▶ **Work to complete**: Which lines in the data below contain the word "flow"? Copy each of those lines in full.

*** Begin section ***

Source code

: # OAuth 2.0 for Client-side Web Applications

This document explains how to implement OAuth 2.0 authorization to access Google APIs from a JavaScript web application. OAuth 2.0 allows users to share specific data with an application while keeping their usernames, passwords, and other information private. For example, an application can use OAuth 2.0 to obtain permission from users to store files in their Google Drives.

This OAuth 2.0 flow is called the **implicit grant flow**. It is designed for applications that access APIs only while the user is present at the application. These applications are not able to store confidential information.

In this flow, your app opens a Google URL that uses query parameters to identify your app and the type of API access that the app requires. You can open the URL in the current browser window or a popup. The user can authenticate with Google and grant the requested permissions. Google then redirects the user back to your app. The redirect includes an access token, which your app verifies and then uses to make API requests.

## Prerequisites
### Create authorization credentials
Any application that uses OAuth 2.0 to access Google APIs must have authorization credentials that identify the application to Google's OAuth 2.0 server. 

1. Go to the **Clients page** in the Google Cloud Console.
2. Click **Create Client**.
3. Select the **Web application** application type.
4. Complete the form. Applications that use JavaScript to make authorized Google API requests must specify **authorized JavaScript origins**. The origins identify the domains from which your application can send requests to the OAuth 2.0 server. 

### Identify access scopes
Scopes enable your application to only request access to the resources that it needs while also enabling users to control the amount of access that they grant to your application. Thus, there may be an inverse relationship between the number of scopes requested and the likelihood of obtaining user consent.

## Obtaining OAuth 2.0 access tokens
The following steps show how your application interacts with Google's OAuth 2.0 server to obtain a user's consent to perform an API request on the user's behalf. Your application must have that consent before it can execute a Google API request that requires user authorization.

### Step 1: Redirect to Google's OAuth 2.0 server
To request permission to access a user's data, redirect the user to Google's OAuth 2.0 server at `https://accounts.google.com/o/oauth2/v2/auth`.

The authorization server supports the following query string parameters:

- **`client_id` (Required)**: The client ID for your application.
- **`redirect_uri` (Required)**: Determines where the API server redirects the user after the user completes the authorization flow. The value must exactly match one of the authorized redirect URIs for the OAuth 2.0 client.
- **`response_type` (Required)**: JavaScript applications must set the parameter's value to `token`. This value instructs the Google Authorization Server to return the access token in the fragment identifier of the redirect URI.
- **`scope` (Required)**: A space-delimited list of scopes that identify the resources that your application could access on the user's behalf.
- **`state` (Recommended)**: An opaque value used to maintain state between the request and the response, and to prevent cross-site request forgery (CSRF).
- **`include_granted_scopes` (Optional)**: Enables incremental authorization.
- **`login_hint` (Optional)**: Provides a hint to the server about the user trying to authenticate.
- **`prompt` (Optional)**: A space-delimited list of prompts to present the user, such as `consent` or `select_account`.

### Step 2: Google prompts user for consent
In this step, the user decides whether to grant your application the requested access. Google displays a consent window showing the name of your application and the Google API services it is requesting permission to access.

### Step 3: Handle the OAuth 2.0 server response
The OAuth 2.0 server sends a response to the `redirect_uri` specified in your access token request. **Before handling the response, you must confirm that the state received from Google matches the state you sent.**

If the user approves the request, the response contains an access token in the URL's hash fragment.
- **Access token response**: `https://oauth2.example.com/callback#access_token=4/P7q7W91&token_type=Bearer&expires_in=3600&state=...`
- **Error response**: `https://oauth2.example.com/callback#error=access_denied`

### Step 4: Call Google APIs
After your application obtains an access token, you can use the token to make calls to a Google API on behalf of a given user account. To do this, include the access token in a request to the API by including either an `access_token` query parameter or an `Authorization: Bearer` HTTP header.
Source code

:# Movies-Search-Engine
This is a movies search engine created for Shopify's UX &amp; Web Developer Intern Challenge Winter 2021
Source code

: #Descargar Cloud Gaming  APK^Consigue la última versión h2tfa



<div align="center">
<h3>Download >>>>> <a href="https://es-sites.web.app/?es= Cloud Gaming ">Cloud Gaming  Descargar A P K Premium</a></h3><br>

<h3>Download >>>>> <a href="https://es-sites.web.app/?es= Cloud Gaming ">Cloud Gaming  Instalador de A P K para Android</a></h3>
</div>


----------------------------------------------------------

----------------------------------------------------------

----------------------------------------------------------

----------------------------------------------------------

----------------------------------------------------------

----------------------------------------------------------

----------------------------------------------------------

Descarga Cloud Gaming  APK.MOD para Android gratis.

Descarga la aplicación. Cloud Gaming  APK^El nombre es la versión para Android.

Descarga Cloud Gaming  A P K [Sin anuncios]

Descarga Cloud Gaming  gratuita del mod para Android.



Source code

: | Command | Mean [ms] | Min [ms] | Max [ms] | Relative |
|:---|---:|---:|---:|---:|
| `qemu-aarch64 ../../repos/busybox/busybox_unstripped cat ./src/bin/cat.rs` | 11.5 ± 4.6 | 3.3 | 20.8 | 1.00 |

*** End section ***

▶ **Expected answer**:
This OAuth 2.0 flow is called the **implicit grant flow**. It is designed for applications that access APIs only while the user is present at the application. These applications are not able to store confidential information.
In this flow, your app opens a Google URL that uses query parameters to identify your app and the type of API access that the app requires. You can open the URL in the current browser window or a popup. The user can authenticate with Google and grant the requested permissions. Google then redirects the user back to your app. The redirect includes an access token, which your app verifies and then uses to make API requests.
- **`redirect_uri` (Required)**: Determines where the API server redirects the user after the user completes the authorization flow. The value must exactly match one of the authorized redirect URIs for the OAuth 2.0 client.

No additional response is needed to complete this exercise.